But I had a chat recently with a pastor friend of mine and he was telling me that, in the midst of all this togetherness, there is a darker side. He informed me that incidents of martial violence have skyrocketed. I mentioned in an earlier blog posting that divorce lawyers have found their business increased by 50% but that doesn’t account for the marriages that are coming apart at the seams due to violence.

Some other friends told me that they have watched their parents’ marriages fall apart in front of their eyes, again as a result of too much time together and stress over losing jobs and financial pressure. Young people have lost their jobs by the thousands, but some older people have also become unemployed and businesses are failing.

So what can you and I do? Actually, there are several things that would be helpful. First, pray for these families. It is, indeed, families that are being affected by this fallout, not just the couples themselves. They need to know that they aren’t forgotten, so send a note of encouragement and support. Don’t take sides. That won’t help.

A note doesn’t interfere with crazy schedules that may include home schooling, cleaning, cooking three meals a day, juggling what is left of work, and then trying to deal with the disintegration of what might have been a long-term marriage.

What do you write? Hello. I’m thinking of you. This, too, shall pass. Praying for better days. I’m here for you. You aren’t alone in this. I’m your friend….

You know your friend or family member better than I do. The important thing is that you have written a personal, handwritten note to uplift and encourage, not a text. That can make a huge difference.
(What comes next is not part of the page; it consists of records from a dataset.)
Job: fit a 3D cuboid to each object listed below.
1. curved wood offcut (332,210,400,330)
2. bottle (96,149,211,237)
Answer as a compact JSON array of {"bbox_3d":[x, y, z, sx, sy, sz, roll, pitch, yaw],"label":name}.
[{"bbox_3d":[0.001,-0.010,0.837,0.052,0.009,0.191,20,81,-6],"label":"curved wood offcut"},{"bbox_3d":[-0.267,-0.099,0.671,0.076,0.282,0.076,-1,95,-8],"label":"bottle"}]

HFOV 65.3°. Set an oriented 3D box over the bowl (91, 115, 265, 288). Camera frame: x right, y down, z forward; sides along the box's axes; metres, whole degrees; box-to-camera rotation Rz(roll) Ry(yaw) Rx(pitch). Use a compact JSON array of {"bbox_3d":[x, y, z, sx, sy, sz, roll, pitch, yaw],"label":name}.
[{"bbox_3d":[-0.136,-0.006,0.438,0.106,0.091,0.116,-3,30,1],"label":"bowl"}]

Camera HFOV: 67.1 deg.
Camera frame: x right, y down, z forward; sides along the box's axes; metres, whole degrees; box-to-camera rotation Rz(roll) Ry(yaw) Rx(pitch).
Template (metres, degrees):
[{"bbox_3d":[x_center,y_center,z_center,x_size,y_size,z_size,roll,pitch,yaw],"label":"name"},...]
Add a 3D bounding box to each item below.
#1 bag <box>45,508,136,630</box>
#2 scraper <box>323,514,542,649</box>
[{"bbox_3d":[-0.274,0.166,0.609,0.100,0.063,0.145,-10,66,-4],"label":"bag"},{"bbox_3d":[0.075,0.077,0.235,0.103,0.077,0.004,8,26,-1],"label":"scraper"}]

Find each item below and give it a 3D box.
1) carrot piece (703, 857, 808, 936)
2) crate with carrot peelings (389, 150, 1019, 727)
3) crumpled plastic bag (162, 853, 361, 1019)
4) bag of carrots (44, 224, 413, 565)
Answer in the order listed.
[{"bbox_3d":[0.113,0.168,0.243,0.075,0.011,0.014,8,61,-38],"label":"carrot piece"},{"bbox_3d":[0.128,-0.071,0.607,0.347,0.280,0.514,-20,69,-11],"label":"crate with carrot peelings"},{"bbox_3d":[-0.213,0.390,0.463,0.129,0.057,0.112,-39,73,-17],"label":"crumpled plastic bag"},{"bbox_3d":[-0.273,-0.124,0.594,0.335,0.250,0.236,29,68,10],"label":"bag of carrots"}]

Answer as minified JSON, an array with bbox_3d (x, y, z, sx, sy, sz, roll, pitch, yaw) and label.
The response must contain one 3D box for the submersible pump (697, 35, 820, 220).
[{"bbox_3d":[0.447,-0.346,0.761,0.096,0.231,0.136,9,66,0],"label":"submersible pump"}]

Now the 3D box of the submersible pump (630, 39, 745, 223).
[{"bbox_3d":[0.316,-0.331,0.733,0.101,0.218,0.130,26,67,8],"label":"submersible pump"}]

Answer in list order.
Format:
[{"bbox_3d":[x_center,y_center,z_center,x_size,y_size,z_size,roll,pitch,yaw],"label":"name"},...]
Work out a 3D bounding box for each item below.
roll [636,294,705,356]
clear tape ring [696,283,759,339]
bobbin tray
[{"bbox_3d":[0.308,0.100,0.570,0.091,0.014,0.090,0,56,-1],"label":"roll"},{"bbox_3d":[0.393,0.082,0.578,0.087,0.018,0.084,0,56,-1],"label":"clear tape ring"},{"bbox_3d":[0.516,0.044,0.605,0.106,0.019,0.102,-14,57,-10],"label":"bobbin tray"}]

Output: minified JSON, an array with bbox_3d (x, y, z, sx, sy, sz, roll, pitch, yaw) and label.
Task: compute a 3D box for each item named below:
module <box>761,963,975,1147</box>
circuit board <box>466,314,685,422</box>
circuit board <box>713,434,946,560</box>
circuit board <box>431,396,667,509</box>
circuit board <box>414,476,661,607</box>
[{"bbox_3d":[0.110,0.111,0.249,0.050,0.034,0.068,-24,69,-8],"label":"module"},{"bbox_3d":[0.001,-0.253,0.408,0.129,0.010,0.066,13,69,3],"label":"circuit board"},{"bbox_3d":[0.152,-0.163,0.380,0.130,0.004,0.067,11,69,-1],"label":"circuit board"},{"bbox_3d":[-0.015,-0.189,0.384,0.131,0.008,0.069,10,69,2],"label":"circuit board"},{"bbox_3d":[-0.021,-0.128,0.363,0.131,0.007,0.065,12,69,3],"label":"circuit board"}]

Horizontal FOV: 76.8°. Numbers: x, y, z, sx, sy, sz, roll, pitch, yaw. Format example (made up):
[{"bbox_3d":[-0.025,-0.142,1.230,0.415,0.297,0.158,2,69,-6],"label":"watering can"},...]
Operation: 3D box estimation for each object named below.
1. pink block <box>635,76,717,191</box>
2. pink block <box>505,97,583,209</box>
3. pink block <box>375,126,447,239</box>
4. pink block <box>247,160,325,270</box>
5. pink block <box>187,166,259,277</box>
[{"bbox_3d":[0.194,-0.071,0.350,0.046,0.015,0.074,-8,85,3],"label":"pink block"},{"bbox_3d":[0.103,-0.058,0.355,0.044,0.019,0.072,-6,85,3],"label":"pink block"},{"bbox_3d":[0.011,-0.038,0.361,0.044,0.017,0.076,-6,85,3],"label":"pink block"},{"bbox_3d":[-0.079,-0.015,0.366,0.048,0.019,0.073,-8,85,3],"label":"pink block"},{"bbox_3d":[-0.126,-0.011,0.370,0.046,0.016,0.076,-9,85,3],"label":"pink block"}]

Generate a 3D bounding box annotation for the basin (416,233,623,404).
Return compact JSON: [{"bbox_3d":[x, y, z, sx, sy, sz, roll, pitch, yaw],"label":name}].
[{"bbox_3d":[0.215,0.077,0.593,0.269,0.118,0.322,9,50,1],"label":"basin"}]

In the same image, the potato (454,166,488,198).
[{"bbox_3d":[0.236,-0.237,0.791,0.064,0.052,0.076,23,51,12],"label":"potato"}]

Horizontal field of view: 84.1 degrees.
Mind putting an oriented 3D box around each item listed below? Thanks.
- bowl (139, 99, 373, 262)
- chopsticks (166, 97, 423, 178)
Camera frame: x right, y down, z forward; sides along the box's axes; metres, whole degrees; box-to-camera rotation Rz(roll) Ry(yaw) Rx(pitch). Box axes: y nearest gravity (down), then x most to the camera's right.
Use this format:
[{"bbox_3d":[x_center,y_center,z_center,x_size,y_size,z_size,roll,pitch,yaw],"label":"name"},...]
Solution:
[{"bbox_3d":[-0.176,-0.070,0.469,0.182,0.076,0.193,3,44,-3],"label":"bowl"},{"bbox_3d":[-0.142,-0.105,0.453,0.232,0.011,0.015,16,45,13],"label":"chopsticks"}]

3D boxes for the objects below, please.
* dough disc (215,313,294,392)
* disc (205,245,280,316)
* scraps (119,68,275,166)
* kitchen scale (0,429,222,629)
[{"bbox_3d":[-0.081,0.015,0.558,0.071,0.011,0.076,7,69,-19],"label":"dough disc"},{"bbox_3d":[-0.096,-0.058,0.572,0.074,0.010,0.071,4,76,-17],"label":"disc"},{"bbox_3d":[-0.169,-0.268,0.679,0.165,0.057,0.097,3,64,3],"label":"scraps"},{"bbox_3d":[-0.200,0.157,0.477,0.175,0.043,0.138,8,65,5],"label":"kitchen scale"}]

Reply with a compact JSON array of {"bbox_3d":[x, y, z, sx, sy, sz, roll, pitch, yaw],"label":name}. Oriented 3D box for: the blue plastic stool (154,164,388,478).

Next, wait a few days and follow up with a phone call. Again, be there for the person. Listen. Devote your entire attention to the person. Pray for him or her. Make sure that you are contacting a person of the same sex. This is not the time to get involved with someone other than your own spouse (who my Suddenly Single folks no longer have)! You are not a home wrecker; you are there to be an encouragement to your friend.

Pray without ceasing. Encourage without judging. Be there without fail.